Principais Descobertas

  • Old frail male mice treated with OT+A5i lived 73.73% longer from treatment start (221.1 vs. 127.3 additional days mean survival)
  • Median post-treatment survival was 157% longer in treated males (240.5 vs. 93.5 days), with a death hazard ratio of 2.868 favoring treated animals
  • Overall median lifespan from birth increased by 14% in OT+A5i-treated males versus vehicle controls
  • Healthspan was significantly extended in males at frailty index threshold 0.5 (p=0.0230) and across all higher frailty thresholds, with increasing effect over time
  • OT+A5i-treated males showed significantly improved treadmill endurance, 4-limb hang time, and novel object recognition scores versus controls
  • Blood serum proteomics showed youthful normalization in both sexes after 7-day treatment, but only males maintained this response after 4 months of treatment
  • Female mice showed no lifespan benefit (p=0.1904) and no statistically significant healthspan improvement, despite equivalent baseline frailty to treated males

Metodologia

Estudo longitudinal utilizando camundongos C57BL/6J com 25 meses de idade (12 machos controles, 14 machos OT+A5i, 13 fêmeas controles, 10 fêmeas OT+A5i), todos confirmados como frágeis no momento da inclusão. Os animais receberam OT subcutânea (1 μg/g/dia) e A5i (0,02 nmol/g/dia) ou veículo HBSS três vezes por semana em ciclos de duas semanas, alternados com períodos de repouso/avaliação de duas semanas até a morte natural.
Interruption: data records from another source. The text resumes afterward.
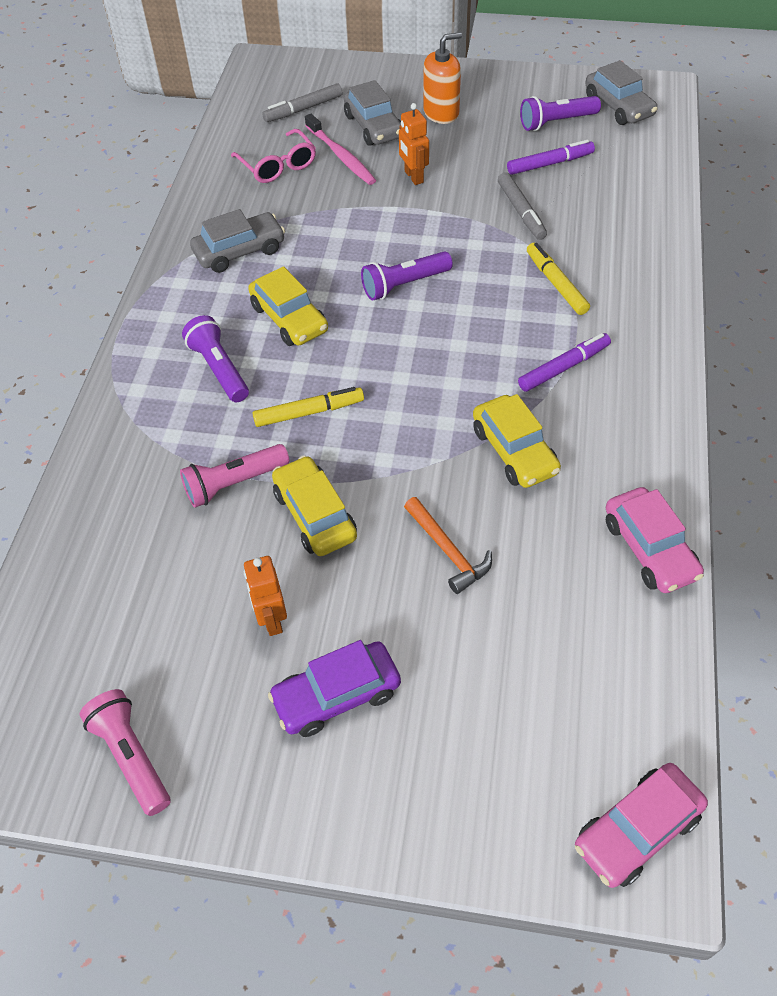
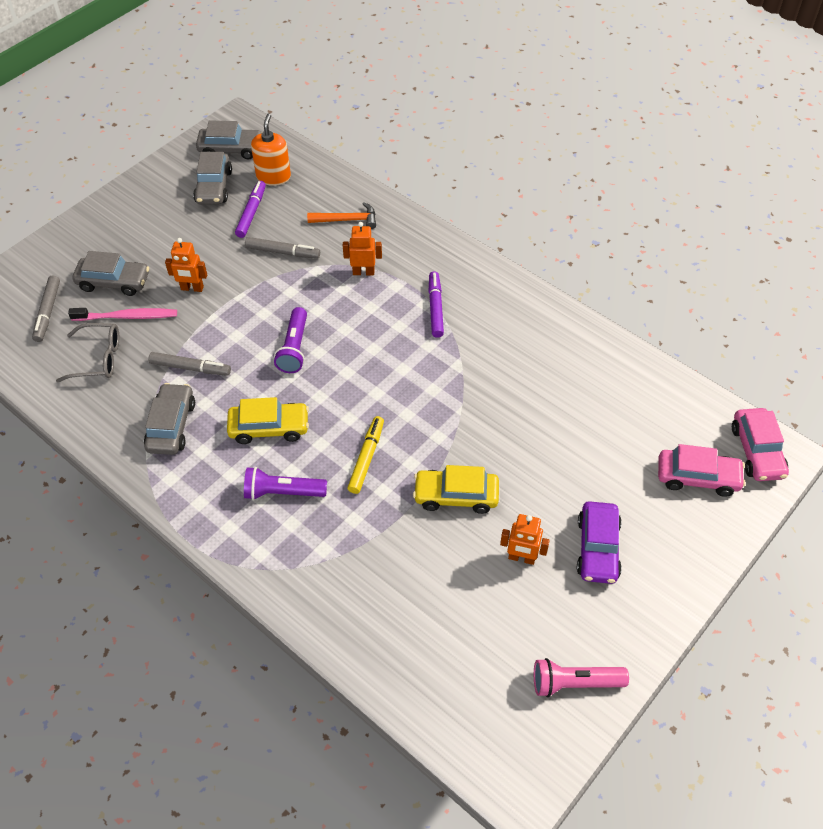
camera: 60 degrees left, 0 degrees up
(234, 483) = (396, 530): pink flashlight -> none
(278, 166) = (98, 358): pink glasses -> grey glasses
(317, 227) = (190, 368): none -> grey marker
(441, 113) = (139, 238): orange soap dispenser -> orange soap dispenser (273, 177)
(448, 551) = (532, 440): orange hammer -> orange hammer (347, 220)
(514, 451) = (481, 367): yellow car -> none
(556, 122) = (214, 187): purple flashlight -> grey car
(556, 284) = (363, 272): yellow marker -> orange robot
(650, 549) = (595, 346): pink car -> pink car (697, 477)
A expectativa de vida saudável foi avaliada por meio de um novo modelo estatístico que aplica análise log-rank de Kaplan-Meier em 1.000 iterações de limiares de fragilidade (0–1,0), utilizando um índice de fragilidade murino validado com 31 métricas, resistência em esteira, suspensão com 4 membros e reconhecimento de objetos novos; a proteômica sistêmica empregou marcação metabólica bio-ortogonal do soro sanguíneo nos pontos de tempo de 7 dias e 4 meses.

Limitações do Estudo

O estudo utilizou tamanhos de coorte relativamente pequenos (10 a 14 animais por grupo), o que limita o poder estatístico e a capacidade de generalização. O mecanismo subjacente à ausência completa de benefício na expectativa de vida ou na expectativa de vida saudável em camundongos fêmeas — apesar da normalização inicial do proteoma — permanece inexplicado e representa uma lacuna importante que exige investigação adicional. A tradução de resultados de camundongos para humanos é inerentemente incerta, e os autores reconhecem que as doses, os intervalos de ciclagem e a justificativa para a combinação foram baseados em estudos anteriores de rejuvenescimento de curto prazo, e não em ensaios formais de otimização de dose para desfechos de longevidade; a afiliação do autor correspondente com a GenerationLab.co também merece atenção quanto à declaração de conflito de interesses.